Wednesday, May 25, 2011

How to Photograph a Thunderstorm

Thunderstorm
Storms and lightning create beautiful opportunities for photography. The bolts of light are powerful and will make any scene dramatic but only if you can capture them.

To capture lightning you have to behave like a hunter, shooting and shooting until something is caught, focus and expose for the landscape you are using shooting 20 or 30 seconds exposures depending on the level of brightness in your scene. Something like ISO400, F11 and 20 seconds is a good way to start and you can adjust the parameters after taking a couple of sample shots before the hunt begins. Check focus carefully, it’s difficult to focus at night and out of focus bolts are not nice at all.

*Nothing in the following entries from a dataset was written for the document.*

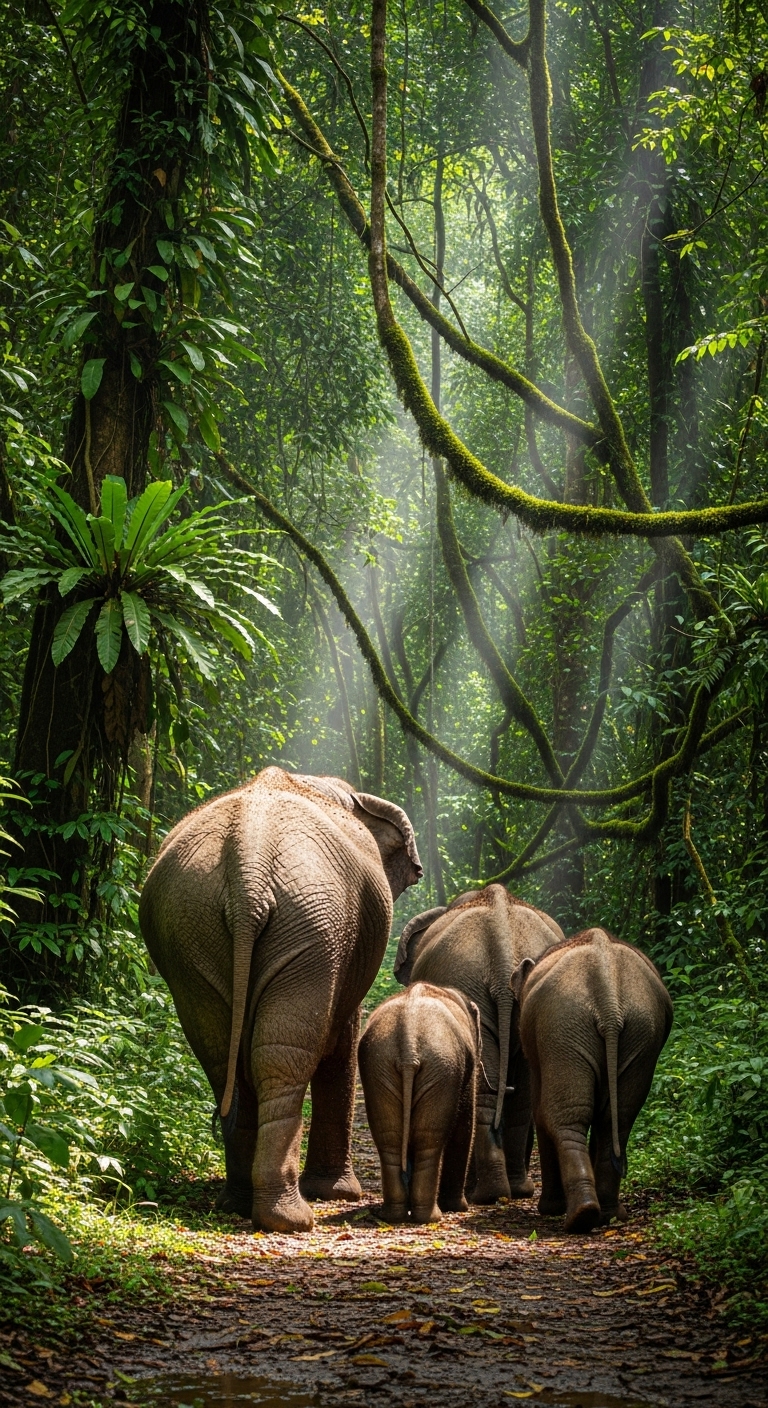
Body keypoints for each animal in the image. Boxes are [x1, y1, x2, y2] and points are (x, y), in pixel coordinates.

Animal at [139, 766, 422, 1233]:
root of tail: (247, 867)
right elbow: (341, 1038)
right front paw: (338, 1195)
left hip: (190, 926)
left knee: (223, 1056)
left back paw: (239, 1203)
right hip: (312, 926)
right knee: (282, 1054)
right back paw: (289, 1218)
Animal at [358, 981, 481, 1223]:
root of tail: (409, 1042)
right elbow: (464, 1125)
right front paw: (459, 1208)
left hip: (379, 1064)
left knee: (389, 1138)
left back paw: (393, 1215)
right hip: (442, 1067)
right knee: (429, 1141)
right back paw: (431, 1216)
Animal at [515, 926, 673, 1233]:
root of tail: (608, 997)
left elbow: (539, 1110)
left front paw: (550, 1210)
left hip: (566, 1028)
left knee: (564, 1117)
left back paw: (579, 1215)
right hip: (635, 1032)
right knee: (617, 1119)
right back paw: (604, 1214)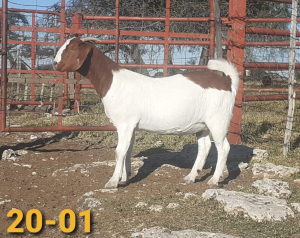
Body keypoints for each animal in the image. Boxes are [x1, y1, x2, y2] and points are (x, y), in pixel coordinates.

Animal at [54, 36, 240, 189]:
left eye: (72, 48)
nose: (55, 63)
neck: (113, 81)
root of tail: (227, 82)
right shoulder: (131, 126)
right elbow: (128, 150)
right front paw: (125, 178)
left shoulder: (124, 124)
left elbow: (119, 152)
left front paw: (113, 182)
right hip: (202, 124)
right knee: (205, 147)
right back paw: (191, 177)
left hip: (218, 120)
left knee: (224, 148)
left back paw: (214, 180)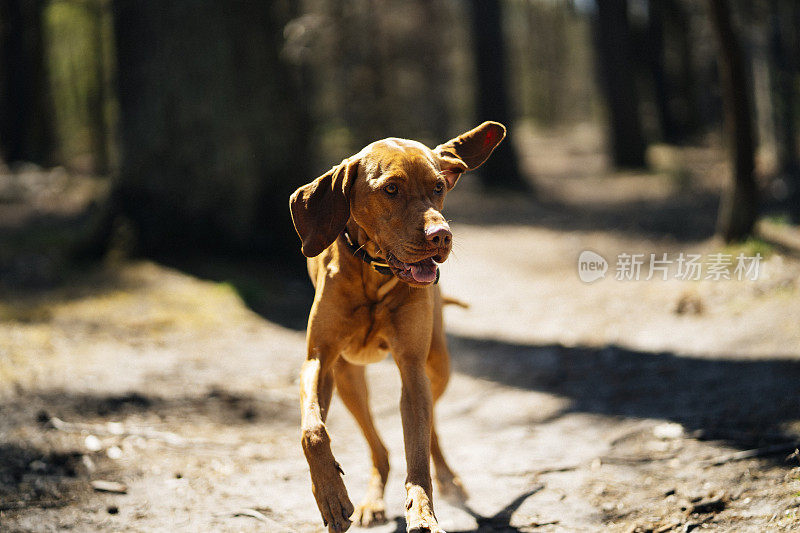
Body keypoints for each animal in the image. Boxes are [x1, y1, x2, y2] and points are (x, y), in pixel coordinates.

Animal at [290, 121, 506, 532]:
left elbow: (418, 456)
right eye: (390, 189)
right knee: (380, 448)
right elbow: (313, 431)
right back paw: (372, 501)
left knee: (429, 430)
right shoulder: (318, 359)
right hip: (348, 378)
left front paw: (422, 512)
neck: (374, 274)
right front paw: (329, 495)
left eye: (438, 187)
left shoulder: (411, 366)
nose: (442, 236)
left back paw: (448, 480)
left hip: (437, 367)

Use a remote intervalometer and program it to take dozens, even hundreds of shots one after the other. While the camera is taking the shots you can take a nice cup of coffee while you are warm and dry. You can also buy a specialized device as the Lightning Trigger to make the camera shoot only when lightning is detected.



Once the storm is finished examine the photographs looking for the best bolts and then create a composite scene merging all the nice shots in one. Load the shots in your photo editor as layers and play with different blending modes to find the best mode for your final image. Luminosity mode works quite well in several cases, other modes can be even better so always try them.

Lightning storms are fast, our brain usually remembers a mix of all the bolts and lights that we saw, that’s why a single photograph usually seems to do no justice to what we remember. The composite shot is usually more dramatic and even more similar to what we remember. Sometimes reality is the sum of events.